Rutgers University: Forgotten Genocides Project - Genocidal "Pacification"of the Circassians in the Russian Caucasus
Center for the Study of Genocide and Human Rights, Rutgers
Forgotten Genocides Project - Genocidal "Pacification"of the Circassians in the Russian Caucasus
The Mid-Nineteenth Century Genocidal "Pacification" of the Circassians in the Russian Caucasus
The destruction of the Circassians – who call themselves "Adyghe" – and other indigenous groups of the Caucasus were part of Tsarist Russia’s conquest of the region during the middle-half of the nineteenth century. Ultimately, the Russians aimed to extend its imperial sovereignty and supplant the mostly tribal-based, Islamic-infused population with Slavic, Russophile settlers.
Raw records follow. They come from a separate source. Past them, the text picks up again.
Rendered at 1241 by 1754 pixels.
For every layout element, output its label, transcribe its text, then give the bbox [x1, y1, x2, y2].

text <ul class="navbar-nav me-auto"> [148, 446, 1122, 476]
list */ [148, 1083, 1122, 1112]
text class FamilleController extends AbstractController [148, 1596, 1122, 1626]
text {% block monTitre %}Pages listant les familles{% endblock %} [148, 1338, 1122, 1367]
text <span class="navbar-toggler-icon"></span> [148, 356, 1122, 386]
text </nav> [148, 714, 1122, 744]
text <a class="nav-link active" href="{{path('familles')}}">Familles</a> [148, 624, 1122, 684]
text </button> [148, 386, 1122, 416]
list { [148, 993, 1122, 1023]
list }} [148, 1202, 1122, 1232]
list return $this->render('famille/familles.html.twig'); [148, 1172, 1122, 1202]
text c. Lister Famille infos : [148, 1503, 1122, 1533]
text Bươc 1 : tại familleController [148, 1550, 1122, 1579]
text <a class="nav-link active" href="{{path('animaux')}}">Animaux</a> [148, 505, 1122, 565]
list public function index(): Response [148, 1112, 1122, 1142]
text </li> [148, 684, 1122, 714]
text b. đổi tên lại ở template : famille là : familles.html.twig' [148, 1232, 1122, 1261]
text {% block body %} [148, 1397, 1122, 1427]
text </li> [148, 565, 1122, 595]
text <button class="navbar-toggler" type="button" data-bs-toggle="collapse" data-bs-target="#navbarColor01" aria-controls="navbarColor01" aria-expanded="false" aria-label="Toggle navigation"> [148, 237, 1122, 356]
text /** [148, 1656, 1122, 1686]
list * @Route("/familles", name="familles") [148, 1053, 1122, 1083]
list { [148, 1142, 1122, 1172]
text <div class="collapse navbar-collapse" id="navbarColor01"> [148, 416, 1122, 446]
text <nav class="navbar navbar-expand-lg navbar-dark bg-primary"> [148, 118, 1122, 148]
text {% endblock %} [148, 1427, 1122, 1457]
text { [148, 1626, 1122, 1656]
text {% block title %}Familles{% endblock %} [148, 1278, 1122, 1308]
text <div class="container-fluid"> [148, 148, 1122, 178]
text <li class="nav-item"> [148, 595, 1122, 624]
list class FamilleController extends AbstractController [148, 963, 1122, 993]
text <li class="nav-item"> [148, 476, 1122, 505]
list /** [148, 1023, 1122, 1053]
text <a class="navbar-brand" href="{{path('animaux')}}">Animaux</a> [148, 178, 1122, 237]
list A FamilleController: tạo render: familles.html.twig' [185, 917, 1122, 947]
A stringent indigenous resistance was brutally put down by the Russians, especially under Tsar Alexander II, who was Emperor of the Russian Empire from 1855 through the end of the Caucasian War in 1864. By the end, hundreds of thousands of Circassians and other indigenous peoples were forcibly relocated, mostly to the Ottoman Empire but also to the lowland regions of the Caucasus where the Russians would better control them. A significant portion of the Circassian population was killed, as the Russians waged a brutal scorched-earth campaign. Thus removed from their ancestral homeland, the Circassians have been uprooted and scattered ever since.